SELECTED PASSAGE:
+++++

Following that train of thought every receptacle has to be on it and since you know she has a blow dryer and could use it on any receptacle it shouldn't share. 

Sent from my SM-G930W8 using Tapatalk


----------



## Majewski (Jan 8, 2016)

With "friends" like those, who needs enemies?


----------



## nrp3 (Jan 24, 2009)

I try to get as much info from the customer and design it to avoid problems if I can. Yes to bath receptacles on their own circuit, especially if its a larger bathroom. Maybe you have a couple of teenage daughters to deal with. Maybe its wise that each bathroom receptacle gets its own circuit, though powder rooms don't concern me that much, those can be tagged to other bathrooms without much concern. Lighting and receptacles together on a single circuit in a bedroom isn't much of a concern unless you know someone is likely to use plug in heaters or window air conditioners. In most cases, bedrooms don't have much draw.


----------



## PlugsAndLights (Jan 19, 2016)

As I mentioned earlier, what they want you to do exceeds code so everything 
is fine. None the less, I agree it's good practice to limit the load(s) on cct(s)

+++++

APPLY WHAT YOU READ:
1. Write out everything in the forum thread on household circuits from "Following that train" down to "it shouldn't share.".
2. Answer these questions using the forum thread on household circuits:
(a) Which rooms does nrp3 say can be tagged to other bathrooms without much concern?
(b) How does PlugsAndLights say the requested work compares with code?
(c) What appliance does the first post say she has?
3. Decide whether each statement agrees with the forum thread on household circuits. Answer yes or no, and quote the words that decide it.
(a) nrp3 says bedrooms usually have a heavy draw.
(b) PlugsAndLights agrees that limiting the loads on circuits is good practice.
(c) nrp3 supports putting bath receptacles on their own circuit.
The lines that come next are separate material and are not part of the forum thread.

DATA:

+++++

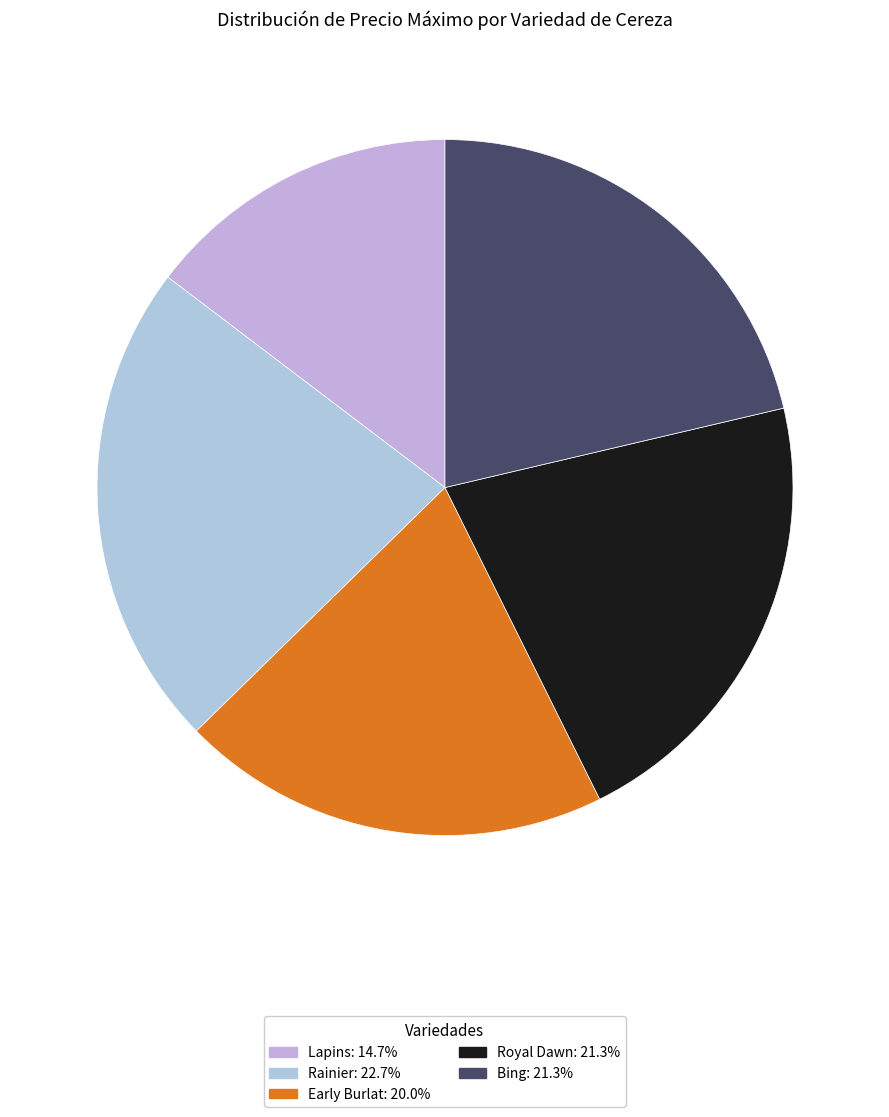

To the nearest percent, what is the combined percentage of Rainier and Bing?

44%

+++++

RESULTS FOR THE EXERCISE:
1.
Following that train of thought every receptacle has to be on it and since you know she has a blow dryer and could use it on any receptacle it shouldn't share.

2.
(a) Powder rooms
(b) It exceeds code.
(c) A blow dryer

3.
(a) No: "In most cases, bedrooms don't have much draw."
(b) Yes: "I agree it's good practice to limit the load(s) on cct(s)"
(c) Yes: "Yes to bath receptacles on their own circuit"